++++ Records for this task ++++
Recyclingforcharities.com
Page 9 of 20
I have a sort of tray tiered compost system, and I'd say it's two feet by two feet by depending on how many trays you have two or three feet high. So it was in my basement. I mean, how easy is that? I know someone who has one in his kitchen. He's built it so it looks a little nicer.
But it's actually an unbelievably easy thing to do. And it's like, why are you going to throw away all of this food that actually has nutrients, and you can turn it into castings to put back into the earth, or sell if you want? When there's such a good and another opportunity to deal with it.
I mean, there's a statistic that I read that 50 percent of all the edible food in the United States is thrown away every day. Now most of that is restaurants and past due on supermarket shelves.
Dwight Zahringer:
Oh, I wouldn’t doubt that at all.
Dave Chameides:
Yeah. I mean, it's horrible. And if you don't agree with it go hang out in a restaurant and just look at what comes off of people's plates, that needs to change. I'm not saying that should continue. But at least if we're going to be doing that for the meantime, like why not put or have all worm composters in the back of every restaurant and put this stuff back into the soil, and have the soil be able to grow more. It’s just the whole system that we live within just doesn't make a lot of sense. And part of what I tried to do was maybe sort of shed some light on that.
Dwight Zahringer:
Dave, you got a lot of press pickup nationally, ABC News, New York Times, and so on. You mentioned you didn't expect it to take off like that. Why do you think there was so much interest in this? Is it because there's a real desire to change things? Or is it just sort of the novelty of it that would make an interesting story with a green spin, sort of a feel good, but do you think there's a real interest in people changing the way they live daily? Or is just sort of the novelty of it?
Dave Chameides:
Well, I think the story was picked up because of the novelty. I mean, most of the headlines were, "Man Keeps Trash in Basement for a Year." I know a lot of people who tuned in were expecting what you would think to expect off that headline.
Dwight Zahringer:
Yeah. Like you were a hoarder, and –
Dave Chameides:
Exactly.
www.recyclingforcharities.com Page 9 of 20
++++
All lines above that contain "into" are required in the answer.

But it's actually an unbelievably easy thing to do. And it's like, why are you going to throw away all of this food that actually has nutrients, and you can turn it into castings to put back into the earth, or sell if you want? When there's such a good and another opportunity to deal with it.
Yeah. I mean, it's horrible. And if you don't agree with it go hang out in a restaurant and just look at what comes off of people's plates, that needs to change. I'm not saying that should continue. But at least if we're going to be doing that for the meantime, like why not put or have all worm composters in the back of every restaurant and put this stuff back into the soil, and have the soil be able to grow more. It’s just the whole system that we live within just doesn't make a lot of sense. And part of what I tried to do was maybe sort of shed some light on that.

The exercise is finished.